FIG. 2 shows a heat transfer method for the LED device with the luminaire housing, in accordance with an embodiment of the present disclosure.

FIGS. 3A and 3B show sample simulation results for the LED device, in accordance with embodiments of the present disclosure.

DETAILED DESCRIPTION

It is understood that the present disclosure provides many different embodiments, and that these embodiments are provided only as examples of systems, devices and methods that can benefit from the present invention. The invention itself should not be limited to any of these embodiments. Also, in the drawings, the sizes and relative sizes of layers and regions may be exaggerated for clarity. Furthermore, it will be understood that when an element or layer is referred to as being “on,” or “coupled to” another element or layer, it may be directly on, or coupled to the other element or layer, or intervening elements or layers may be present.

Spatially relative terms, such as “beneath,” “below,” “lower,” “above,” “upper” and the like, may be used herein for ease of description to describe one element or feature's relationship to another element(s) or feature(s) as illustrated in the figures. It will be understood that the spatially relative terms are intended to encompass different orientations of the device in use or operation in addition to the orientation depicted in the figures. For example, if the device in the figures is turned over, elements described as being “below” or “beneath” other elements or features would then be oriented “above” the other elements or features. Thus, the exemplary term “below” can encompass both an orientation of above and below. The device may be otherwise oriented (rotated 90 degrees or at other orientations) and the spatially relative descriptors used herein may likewise be interpreted accordingly.

Hereinafter, embodiments of the present invention will be explained in detail with reference to the accompanying drawings.

Embodiments of the present disclosure relate to a light emitting diode (LED) device having an improved luminaire housing with effective heat dissipation. In one aspect, the luminaire housing combines a heat sink and a vapor chamber together to provide effective heat dissipation by reducing thermal resistance and increasing heat transfer rate. In another aspect, use of the vapor chamber allows a reduced heat sink dimension along with other advantages as described in greater detail herein.

# Assignment
In the passage on the LED device, which two components does the luminaire housing combine to dissipate heat?

# Material shown
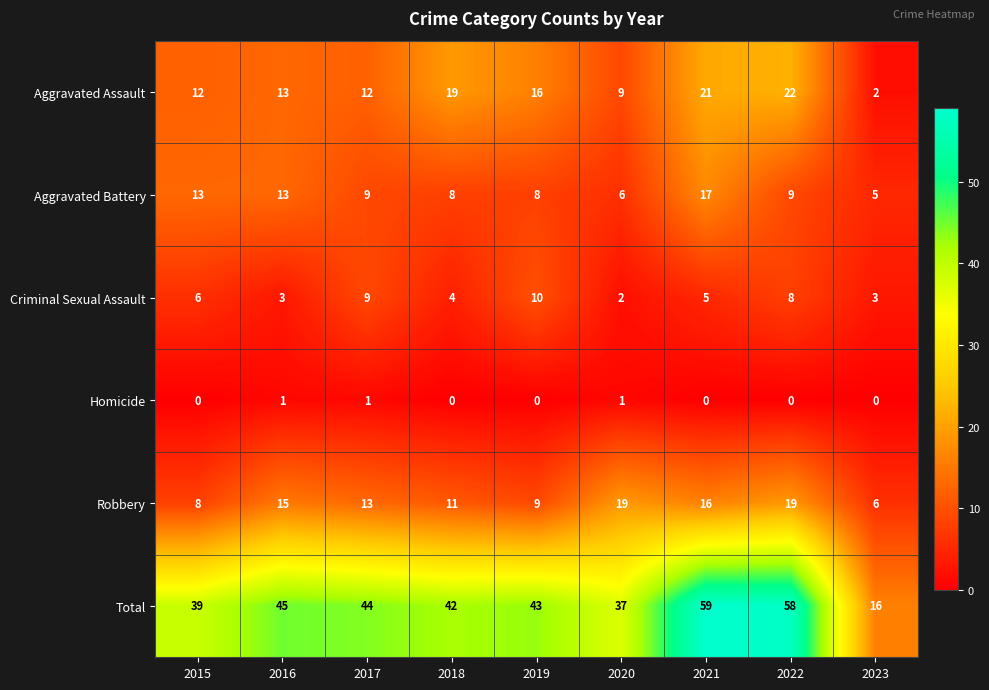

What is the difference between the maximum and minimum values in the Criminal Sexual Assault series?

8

* * *

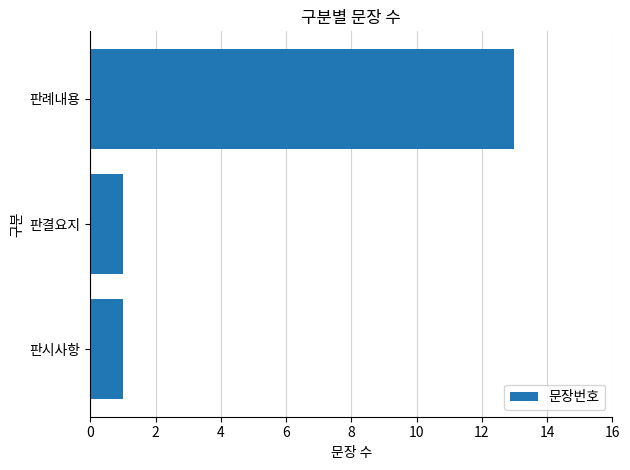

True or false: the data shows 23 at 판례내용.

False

# Solution to the problem
A heat sink and a vapor chamber.